No todos los días se presenta la oportunidad de viajar al pasado. Pero, a veces, ocurre. Recientemente la Copérnico madrileña tuvo sobre sus tablas a todo un señor capitán de barco, y no uno cualquiera. Un tipo de otra época, el colega soulero de Elvis Presley o Buddy Holly del que nada se sabía hasta esta década… Un californiano de 27 años llamado Nick Waterhouse.
Colgado el cartel de “Entradas agotadas” unos días antes, no cabía un alfiler en la sala, que rompió en vítores cuando el repeinado Waterhouse y su tropa aparecieron sobre el escenario. Y desde el momento en que se colgó la guitarra empezó a derrochar esa elegancia heredada de los clásicos con “High Tiding“, título que también abre Holly, su segundo trabajo y el protagonista de su actual gira.
Con su aspecto de buen chico con gafas de pasta, impecable traje de chaqueta y la guitarra bien alta, Nick tenía seducido al personal desde su entrada, no tanto a la tecnología, que quiso desafiarle. El volumen del micro era tal que se comió el trabajo de su fantástica banda durante los primeros minutos (problema al que ya se había enfrentado la telonera Nora Norman, quien encima estaba únicamente acompañada de un guitarrista), y más cuando el joven empezó a cantar con garra la “Ain’t there something that money can’t buy“, cuyos toques auténticos de órgano Hammond dieron pie a los primeros bailes.
La calidad de los músicos que compartían escenario con Waterhouse quedó demostrada con títulos como “Time’s all gone“, instrumental en dos partes que da nombre a su debut de 2012. Tanto en sus respectivos solos como todos al unísono, brillaron saxos, batería, órgano, bajo y guitarra. Sin embargo, hay que señalar que hubo tres pilares fundamentales que acapararon la atención, con el californiano en el centro: a su izquierda, una potente voz femenina que le hacía los coros y cobraba mayor protagonismo en la tarareada “Say I wanna know” y “It No. 3“; y a su derecha, otra mujer, manejando el saxo barítono, que se marcó unos espléndidos solos, entre ellos el de “Dead Room“, que se ganó un buen aplauso.
Nick y la sala se vinieron arriba al ritmo de “This is a game“, el irresistible y más reciente sencillo que obligaba a que los pies cobraran vida propia, donde cuesta destacar un instrumento sobre el resto: saxos pegadizos, hipnótica batería y Nick manejando sus cuerdas con maestría y la voz con el punto justo de chulería que exige la letra.

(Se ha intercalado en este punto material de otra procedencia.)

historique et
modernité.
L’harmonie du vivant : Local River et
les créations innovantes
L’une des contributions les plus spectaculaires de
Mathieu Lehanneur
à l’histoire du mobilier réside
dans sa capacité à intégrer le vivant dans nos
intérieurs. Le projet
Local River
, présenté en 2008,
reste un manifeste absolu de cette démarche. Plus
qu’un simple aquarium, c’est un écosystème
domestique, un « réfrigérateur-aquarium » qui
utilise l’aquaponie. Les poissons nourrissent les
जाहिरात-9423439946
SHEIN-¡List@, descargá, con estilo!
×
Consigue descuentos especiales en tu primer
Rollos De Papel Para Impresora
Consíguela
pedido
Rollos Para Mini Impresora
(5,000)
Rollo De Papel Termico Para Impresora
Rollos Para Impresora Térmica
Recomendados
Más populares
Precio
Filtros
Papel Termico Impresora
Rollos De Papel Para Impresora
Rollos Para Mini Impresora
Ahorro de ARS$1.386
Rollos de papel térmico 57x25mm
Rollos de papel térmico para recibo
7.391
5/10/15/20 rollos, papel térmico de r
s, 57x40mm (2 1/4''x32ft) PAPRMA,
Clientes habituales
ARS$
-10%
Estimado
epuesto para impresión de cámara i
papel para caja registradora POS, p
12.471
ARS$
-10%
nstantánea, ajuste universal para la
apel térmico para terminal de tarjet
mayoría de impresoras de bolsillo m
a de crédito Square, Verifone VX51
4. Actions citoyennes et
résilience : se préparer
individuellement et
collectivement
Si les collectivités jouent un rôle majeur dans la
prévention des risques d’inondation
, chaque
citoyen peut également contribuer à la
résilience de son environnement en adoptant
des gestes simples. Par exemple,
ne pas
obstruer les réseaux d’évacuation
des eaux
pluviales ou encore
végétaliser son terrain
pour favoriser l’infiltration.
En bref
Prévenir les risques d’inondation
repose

Esta máquina del tiempo bien engrasada y pilotada por un hijo de los ochenta completamente empapado de un cóctel de soul, R&B y jazz de tres décadas antes estaba haciendo las delicias de los presentes. Y por ello fue una lástima comprobar que al relajarse el ambiente más adelante con “Raina” y caer el muro de sonido, saliera a relucir el eterno bullicio español — más escandaloso en un local pequeño -, hasta tal punto que alguien acabó gritando: “¡A hablar, a la calle!”. No por ello quedó empañada la noche, que iba tocando su fin cuando llegó “Some place“. Grandes punteos, unos saxos sobresalientes e hipnóticos y Nick casi desgañitándose y despeinándose, enloqueció al personal en esta primera despedida, con una frenética exhibición de redobles.
Los bises llegaron con energía, y con novedades: Nick invitó a que subiera al escenario quien quisiera. Ni cortas ni perezosas, cuatro chicas le rodearon y bailaron como si no hubiera mañana mientras el músico se aferraba su guitarra y sorteaba a las improvisadas bailarinas con soltura. Sin embargo, no pudo evitar que tomaran el micro y animaran al personal a gritos — totalmente innecesario — ni que repartieran besos por doquier antes de marcharse.
Tras darle su toque personal a “Pushin’ too hard“, de la banda americana de rock de los sesenta The Seeds, el escenario se vació, depositando al público de vuelta en 2014. En “This is a game“, Nick advertía: “esto es un juego […] no te disgustes si no consigues lo que crees que merecías”. Efectivamente, esto había sido un viaje, un juego, pero no podía existir decepción alguna; este chaval californiano dio todo lo esperado. Y un poco más.